WASHINGTON, United States (AFP) — President Donald Trump on Tuesday signed into law a measure scrapping anticorruption regulations long opposed by the oil industry.
Part of a blitz of recent White House maneuvers against regulation and perceived red tape, the move undoes the requirement for international oil, gas and mining companies to disclose payments to foreign governments.
Created by the Securities and Exchange Commission, the rule, which had not yet taken effect, targeted an area long plagued by bribery and corruption. It was called for in the 2010 Dodd-Frank financial reform legislation.

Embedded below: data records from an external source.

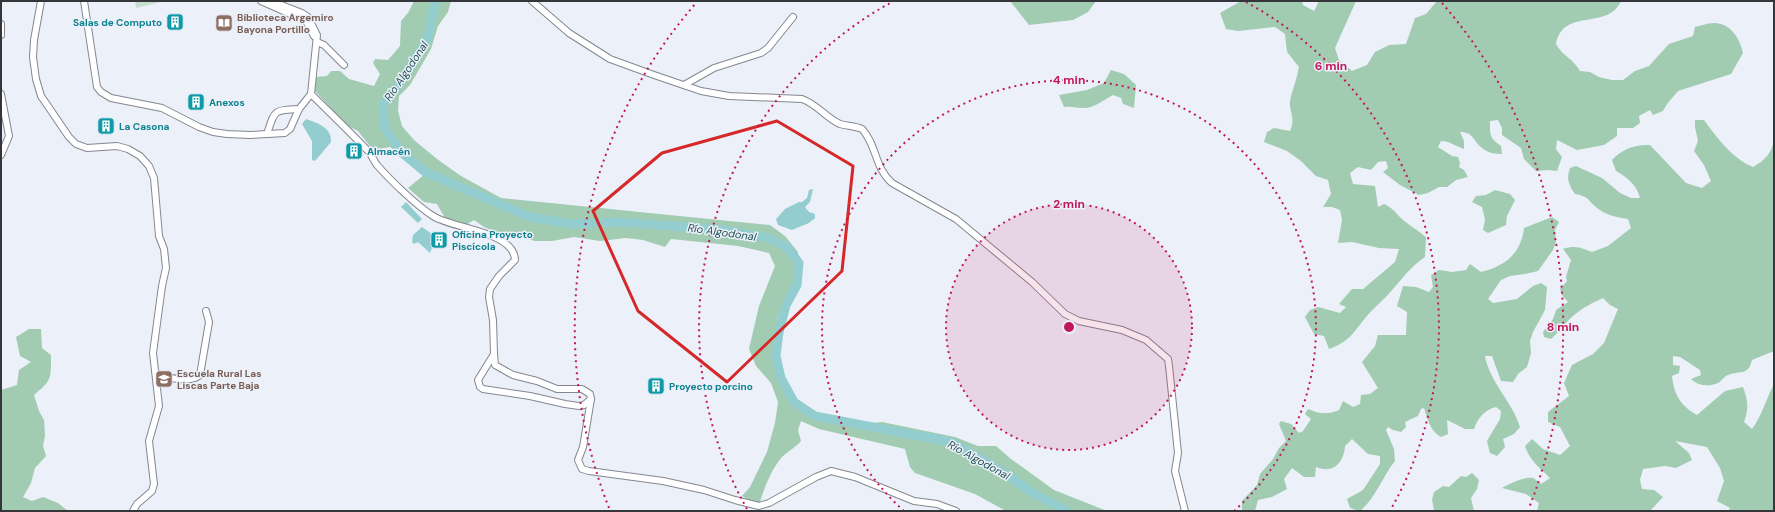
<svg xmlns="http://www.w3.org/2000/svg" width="1775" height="512" font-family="'DM Sans',sans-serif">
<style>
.green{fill:#c5e0ce}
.forest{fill:#a1ccb1}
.water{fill:#94cdcf}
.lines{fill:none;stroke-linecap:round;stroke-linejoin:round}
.river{stroke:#94cdcf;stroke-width:9}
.minor-casing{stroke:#848790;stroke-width:8}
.minor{stroke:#fff;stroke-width:6}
.marked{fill:none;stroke:#d62828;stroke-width:3;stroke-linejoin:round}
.ring{fill:none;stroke:#c2185b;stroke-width:2;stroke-dasharray:2 4}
.labels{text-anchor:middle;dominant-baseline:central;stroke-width:3;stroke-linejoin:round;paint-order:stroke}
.education-label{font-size:10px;font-weight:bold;fill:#785e54;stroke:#ecf0f9;text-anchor:start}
.culture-label{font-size:10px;font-weight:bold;fill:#0d838f;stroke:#ecf0f9;text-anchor:start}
.water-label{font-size:11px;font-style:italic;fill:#205154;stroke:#ecf0f9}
.centre{fill:#c2185b;stroke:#ecf0f9;stroke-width:2}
.ring-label{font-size:12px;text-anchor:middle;font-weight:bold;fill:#c2185b;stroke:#ecf0f9;stroke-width:3;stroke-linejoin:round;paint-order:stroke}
</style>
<rect width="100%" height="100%" fill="#ecf0f9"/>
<path class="green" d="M135,1h26v1l-25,6z"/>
<g class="forest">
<path d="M414,1h37l-3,11 -10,14 -7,23 -21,36 -11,11 -1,15 4,15 12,14 23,19 24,17 40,22 269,27 15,11 13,16 -1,25 -19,40 -5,31 7,31 13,24 22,15 35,7 32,-3 73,15 23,9h18l15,13 43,31 53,21h-101l-31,-17 -60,-21 -5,-6 -5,-18 -86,-20 -18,-8 -3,9 3,11c-6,7 -13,10 -19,16 -11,13 -17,29 -22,45l-9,-1 -9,-5 8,-9 17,-35 8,-29 3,-21 -7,-19 -15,-17 -7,-17 10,-43 16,-40 -6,-13 -31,-7 -67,-7 -6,8 -22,-7 -17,-2 -26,3 -26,-4 -22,4h-18l-17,-8 -14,2 -19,-8 -10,-7 -8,5 -21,-7 -8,-14 -13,-2 -16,-14 17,-14 -35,-27 -17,3 -15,-19 -12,-6 -31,-34 1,-14 11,-1 4,-5h9l9,8 25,7 6,-12 -7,-11 2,-4 13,1 12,-14 1,-25 7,-8z"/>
<path d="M1010,1h86l-8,11 -15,8 -44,5z"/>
<path d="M1241,1h61l1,4 11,6 5,-10h37l-21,47 4,12 13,11 15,-6 8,-13 14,-7 17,-1 9,-26 11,-4 11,-13h184c-13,30 -58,6 -65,43 7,13 16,13 24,27l10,1 9,5 13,3h11l12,-9 14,-5 20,-22 24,-8 2,-9c5,-1 13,-4 19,-4 16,0 26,15 29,30l-12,21 -53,17 -11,13 -4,7 -10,4 -3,-5 -11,6 1,7 -7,5h-16v8l-13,9 -27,5 -20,-10 -1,9 6,8 -5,14 -9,-1 -12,1 -12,-12 -3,-11 -19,-13v-7l-4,-8 -8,1c0,14 -1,17 11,25l1,8c-7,0 -14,-1 -20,-6 -9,-7 -8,-16 -22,-16l4,9v8c-9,-3 -14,-8 -23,-8l-3,6 14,9 6,1 2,6 -1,4 5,3 4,7 -12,3 -9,7h-8l-11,6 -9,2 -19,-10 -17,-13 5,-4 -2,-7 -8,1 -7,8 -13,-3 -8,6 3,11 22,2 3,21 6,-3c11,5 11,9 19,16 7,6 16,11 23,17l-1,20c-15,10 -22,21 -33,33 -8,10 -19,18 -26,27 -13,16 -17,25 -37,32l-5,-13 -10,-2 -9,-17 5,-7 8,-3 22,6 6,-6 -7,-3 13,-15h11l32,-27 4,-13 -20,-1 -27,-6 -14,1 4,-23 -2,-10 -8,-3h-9l8,-13 -3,-14 -12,-4 -15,-15 -14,-10 -23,-9 3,-10 7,-4 16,3c6,-14 -1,-18 0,-30 2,-11 7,-22 9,-34l-12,-15 -2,-18 -10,-7 -37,4 -12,-2 -6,-16z"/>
<path d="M1111,70l13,4 12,11 -2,23 -11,-4 -2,-6 -8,-3c-8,4 -20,14 -30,13 -6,0 -11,-2 -19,-1l-5,-12 28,-5 17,-7z"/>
<path d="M1695,120h9c13,18 29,39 49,47 12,-7 19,-14 21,-28v212l-22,9c-4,16 -11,10 -24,15 -5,2 -6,6 -10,8 -10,4 -20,3 -27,-4l10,-4 -1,-5 -20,-13 -7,-1v9l7,1 -1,7 -7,3c2,19 9,30 25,39l28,-24 18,-4c5,13 6,22 1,35l8,7c10,-13 14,-30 22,-45v127h-46l2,-3 -13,-7 7,-20 -4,-13 -13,-21 -32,-6 14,12 3,7 -16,8 -11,-2 -22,3 -3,11 2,9 12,1 9,7 -13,14h-113l2,-8 -13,-9 -24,-6c6,-4 24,-12 31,-10 2,1 6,4 8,6l9,-6c-11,-11 -20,-17 -25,-32l7,-7 11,10 17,6 10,-9 -10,-19 -12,-5v-10l21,-16 -5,-13 8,-18 21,-11 11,-11 14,-34 -8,-4 -7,-7c-11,5 -21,10 -30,18 -8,7 -14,16 -22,23l-7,-2 -1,-5 10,-13 3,-9 12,-8 -6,-7 -2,-6 7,-8 -1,-4 5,-17 -8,-11c12,-4 18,-1 29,3l16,-6 23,-18 -3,-9c-12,-2 -23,-4 -32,-12 -10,-8 -6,-10 -21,-13 -6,-9 -9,-15 -5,-26l6,-2 26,12 18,15 11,5h9c-4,-14 -12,-20 -24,-27l-4,-11c10,-11 23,-16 38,-15l36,38 16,5 9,-7 -7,-16 -10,-14 4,-10 -3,-14z"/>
<path d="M1495,190l15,4 5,6 -8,16 -1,9 -18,8 -5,-3 2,-10 -3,-13 -10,-5 4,-6 10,-1z"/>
<path d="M1552,217l7,5 -4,8 1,12 -3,8 -15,21 -13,3 -15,2 -9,4 -13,19 5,4 24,-4 16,-13 8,-3 6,4 -2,23 -12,22 -3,9 1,12 -4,14 -9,7 -5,8 -12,-1 -9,-25h-7c5,27 27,45 35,71l-6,7 -11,5 2,8 -8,9 -7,-3 -3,-12 13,-22 1,-8 -5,-4c-12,3 -18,11 -22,22h-9l-18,-9 1,14 -7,3c-11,-6 -13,-17 -17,-29l-3,1 -3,7 -13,6 1,5 -5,5 -8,-2 -5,-3 -2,3 8,19 1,12c-13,16 -19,37 -35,50l-10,-3 -3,-9 16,-9 17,-26v-8l-12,-2 -16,-15 -7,7c-1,17 -12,28 -29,21l-1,10h-11l-12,-9 -8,11 3,10 -15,8 -14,3 -3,11h-13v-10l15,-16 3,-11 13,-15 6,-11 7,-7 -7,-17 2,-3 10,3 8,9 4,-2 8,-12 -6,-5 3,-5c12,5 19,6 31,1l4,-9 10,6 7,-3 1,-9 9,-1 8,-6 -16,-26 13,-16 3,-11h28l1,-23 -10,-6 6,-20 13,1 13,5 4,-5 -2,-12 8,-5 13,2 14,-2 4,-6 11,8c24,-6 40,-18 43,-44z"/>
<path d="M29,329h12l1,19 9,7c0,24 1,25 -17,40l5,16 5,9 1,15 -2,11 3,10 -11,12 -4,15 -8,14 9,4 11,-4 15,6 10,8h-67v-121l16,-5 2,-15 12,-8 -11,-6 -4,-19z"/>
<path d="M1472,473l7,7 -2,9 -6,9 3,13 -40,-1 -2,-10 2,-8 9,-6 6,1 12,-11 5,1z"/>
</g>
<g class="water">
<path d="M306,119c11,4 26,8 25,23l-16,19 -3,-1v-19l-10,-17z"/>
<path d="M813,189l-3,13 -5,5 4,5 6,2v4l-6,5 -17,7 -14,-5 -2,-6 9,-10 14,-7h3l5,-4 2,-8z"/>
<path d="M406,202l16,17 -4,4 -17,-16z"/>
<path d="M422,227l14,10 -6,16 -12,-11 -4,2 -2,-2 1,-7z"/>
</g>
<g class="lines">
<path class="river" d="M435,1l-7,36 -25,42 -20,26 1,22 17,25 24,20 105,45 42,7 47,-2 104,8 45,8 19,9 12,16 -2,22 -11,20 -7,27 -3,24 5,22 13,24 21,14 136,26 38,21 46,31 32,17"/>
<defs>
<g id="minor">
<path d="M41,1l-7,39 -1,17 3,22 5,17 28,41 7,7 11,4 30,-2 11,3 12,7 9,10 5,12 5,58 5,13 2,19 -4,18 -9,67 6,53 -10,35 5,43 -2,7 -15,13 -4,7"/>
<path d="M84,1l13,86 4,5 10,6 51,10 37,19 14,5 14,2 23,1 35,-2 5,-4 9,-20 12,-15 6,-59 -9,-18 -6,-4 -31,-12"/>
<path d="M261,1l45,20 8,15"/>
<path d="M532,1l37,32 41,26 44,16 47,16 28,5 73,3c15,5 24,19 38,25 7,2 15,2 22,5 15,16 12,38 30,54l64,36 76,63 33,32 14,7 43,9 24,10 22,19 1,7 9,87 -3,18 10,40"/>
<path d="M1,24v11"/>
<path d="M317,42l7,3 20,20"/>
<path d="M684,85l30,-17 47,-15 7,-5 25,-31"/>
<path d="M1,94l8,42 -8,19"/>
<path d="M311,94c19,19 39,38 58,58 3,4 5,9 8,13 13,15 40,41 56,51 20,13 81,15 82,44l-16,16 -9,13 -1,8 4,23 1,34 1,11 18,10 24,6 20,8h25l8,5 1,5 -8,48 -5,13 4,9 7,2 74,10 41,9 31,10 24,6 10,-3 47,-26 15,-6 24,6 59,24 23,3 19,7"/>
<path d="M267,134c8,-24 6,-24 32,-25"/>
<path d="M494,354l-16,26 2,7 3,2 47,7 35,8 14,2 5,-1 7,-6"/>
<path d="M156,375c12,2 35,9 44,0l9,-53 -3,-11"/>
</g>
</defs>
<use href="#minor" class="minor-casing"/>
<use href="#minor" class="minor"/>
</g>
<path class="marked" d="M777,121l76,45 -11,105 -115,111 -89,-71 -45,-100 69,-58z"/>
<circle cx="1069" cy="327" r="123" fill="#c2185b" fill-opacity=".12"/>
<g class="ring">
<circle cx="1069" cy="327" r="123"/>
<path d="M904 511A247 247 0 1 1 1234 511"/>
<path d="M747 509A370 370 0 0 1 892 2M1246 2A370 370 0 0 1 1391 509"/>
<path d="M609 508A494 494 0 0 1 696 3M1442 3A494 494 0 0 1 1529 508"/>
</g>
<defs>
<symbol id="building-square" viewBox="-11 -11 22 22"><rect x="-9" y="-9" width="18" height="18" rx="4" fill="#0f9aa8" stroke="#ecf0f9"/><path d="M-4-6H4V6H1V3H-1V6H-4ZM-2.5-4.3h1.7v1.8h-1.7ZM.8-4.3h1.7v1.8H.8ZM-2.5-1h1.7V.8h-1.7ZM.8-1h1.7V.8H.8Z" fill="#fff"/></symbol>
<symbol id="library-square" viewBox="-11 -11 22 22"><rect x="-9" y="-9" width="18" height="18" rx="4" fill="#8d6e63" stroke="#ecf0f9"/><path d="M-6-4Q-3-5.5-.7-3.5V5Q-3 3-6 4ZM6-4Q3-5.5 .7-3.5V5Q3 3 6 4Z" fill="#fff"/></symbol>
<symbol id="school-square" viewBox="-11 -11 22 22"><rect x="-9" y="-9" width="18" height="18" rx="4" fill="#8d6e63" stroke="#ecf0f9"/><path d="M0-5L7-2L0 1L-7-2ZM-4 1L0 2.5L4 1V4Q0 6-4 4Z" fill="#fff"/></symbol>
</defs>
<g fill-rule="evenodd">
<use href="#building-square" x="165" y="12" width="20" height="20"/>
<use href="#library-square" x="214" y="13" width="20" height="20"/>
<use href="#building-square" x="186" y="92" width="20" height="20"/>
<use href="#building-square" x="96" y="116" width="20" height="20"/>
<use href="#building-square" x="344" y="141" width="20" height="20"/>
<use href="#building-square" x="429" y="230" width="20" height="20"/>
<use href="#school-square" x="154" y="369" width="20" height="20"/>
<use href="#building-square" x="646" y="376" width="20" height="20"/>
</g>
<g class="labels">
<g class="education-label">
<text x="237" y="17">Biblioteca Argemiro<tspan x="237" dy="12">Bayona Portillo</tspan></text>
<text x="177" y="373">Escuela Rural Las<tspan x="177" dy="12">Liscas Parte Baja</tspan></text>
</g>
<g class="culture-label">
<text x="162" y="22" text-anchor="end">Salas de Computo</text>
<text x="209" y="102">Anexos</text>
<text x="119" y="126">La Casona</text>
<text x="367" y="151">Almacén</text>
<text x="452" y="234">Oficina Proyecto<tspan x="452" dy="12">Piscícola</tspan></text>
<text x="669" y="386">Proyecto porcino</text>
</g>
<g class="water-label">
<text transform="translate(406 71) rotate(-56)">Río Algodonal</text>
<text transform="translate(722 232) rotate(8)">Río Algodonal</text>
<text transform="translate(979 460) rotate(29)">Río Algodonal</text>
</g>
</g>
<circle cx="1069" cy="327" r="6" class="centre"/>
<g class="ring-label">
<text x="1331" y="70">6 min</text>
<text x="1069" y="84">4 min</text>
<text x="1069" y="208">2 min</text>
<text x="1563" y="331">8 min</text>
</g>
<rect width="1775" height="512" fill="none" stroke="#35363a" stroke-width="4"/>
</svg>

Industry advocates had been trying to overturn the payments rule, saying it put US-traded companies at a competitive disadvantage, since they must reveal information other companies may not have to and because compliance was costly.
However, similar rules currently are in effect in Canada, the European Union and Norway.
Trump has touted his closeness to the oil industry, naming prominent oil industry figures and advocates to key positions in his administration, reviving pipeline projects rejected by the prior administration and signaling a marked shift away from climate policies.
Jack Gerard, head of the American Petroleum Institute, an industry lobbying group, hailed the move to kill the payments rule as a “welcome step forward.”
He said the rule could have achieved its goal without placing an undue burden on US companies.
Transparency campaigners condemned the action, but said the fight was far from over.
“In the short term, we lost a tool that can help track the billions of dollars lost to corruption and tax evasion in the developing world,” Eric LeCompte, executive director of the religious development organization Jubilee, said in a statement.
Jana Morgan, director of Publish What You Pay US, told AFP the Dodd-Frank law requires the SEC to impose such a rule.
“They are required to produce a new regulation. The statute requires them to do that within a year,” said Morgan, noting that the US is now behind the curve on a policy where it had once led.
“Norway I think has been disclosing for about three years. The EU is now in its second year and Canada is disclosing for the first time.”
Earlier this month, six Republican senators, including Foreign Affairs Committee Chairman Bob Corker, wrote to the SEC saying that while they planned to vote to junk the rule, they supported its underlying purpose and hoped to see a viable newer version.
“We are of course strong supporters of policies to combat US companies’ participation in corrupt financial practices abroad,” they wrote.